On 10/3/16 12:02 , Guillaume Nodet wrote:
I have a use case where the wiring is a bit complicated.
Karaf uses the felix resolver to compute the full wiring and then applies
it.
At this point, all the bundles are resolved and started correctly.
If Karaf is restarted, the framework restarts and resolves the bundles on
its own, using a bad solution (because the resolver is not greedy) which
leaves some bundles in a non resolvable state (i.e. without refreshing some
bundles).
At this point, I've tried to have Karaf stores the computed wiring so that
it can be re-applied when restarting. Unfortunately, in my very case, the
wiring is done in such a way that nearly all bundles needs to be refreshed,
even the one containing the bundle hook, so that's bound to deadlocks and
various problems.
I'm left with two solutions :
* implement a framework extension to minimize the chances to have to
refresh the bundle containing the resolver hook
* implement a persistent resolution in felix
I don't mind either way, but I wonder if instead of implementing it in
Karaf, it could be done in the framework in a slightly more robust way
(i.e. not contained in a bundle which itself is bound to refreshes, etc...)

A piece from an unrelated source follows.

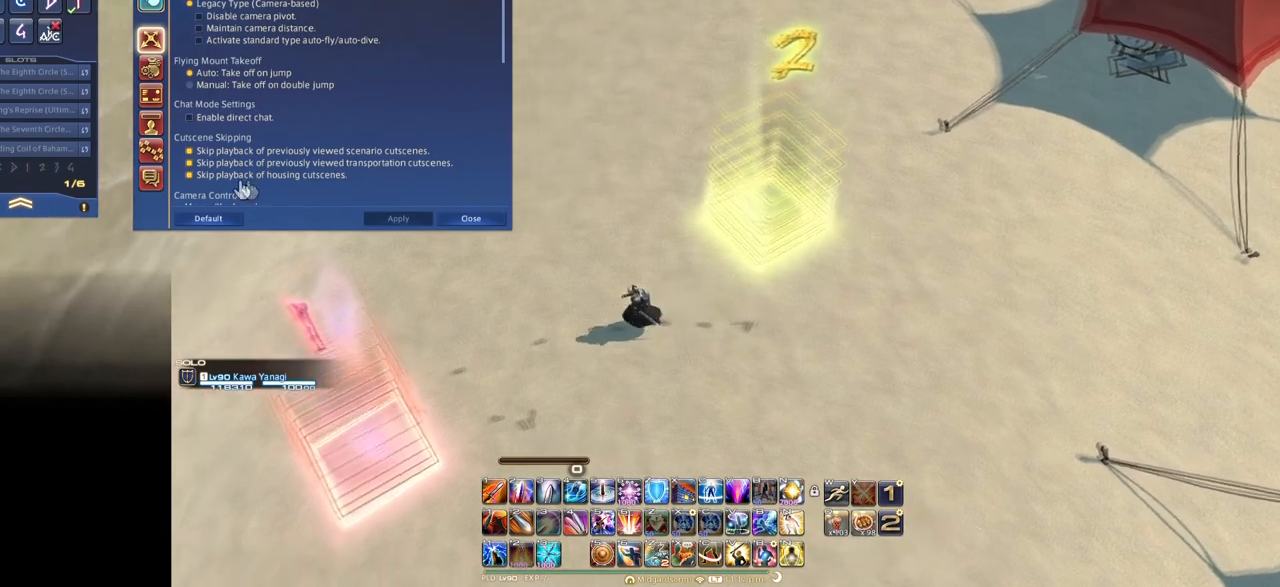
{"keys": ["s"], "events": []}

and may be reused by others.
Thoughts ?
I don't have a strong opinion, but we had always tried to avoid caching
too much run-time state in the framework cache because this increases
the opportunity for the framework cache to become corrupt and then
subsequently fail to restart. In a perfect world, it seems like it would
be nice if this could be a resolver hook implemented externally (and
generically) to provide a management agent service where an agent could
attempt to save resolution state and the resolver hook would be
responsible for trying to recreate the saved state upon subsequent
startups. Then the framework's cache stays out of the whole scenario.
Perhaps that is wishful thinking.
I believe Equinox' resolves are persisted across executions, so it is
not unheard of and does have benefits if implemented well of reducing
startup time on subsequent executions by avoid re-resolving complex systems.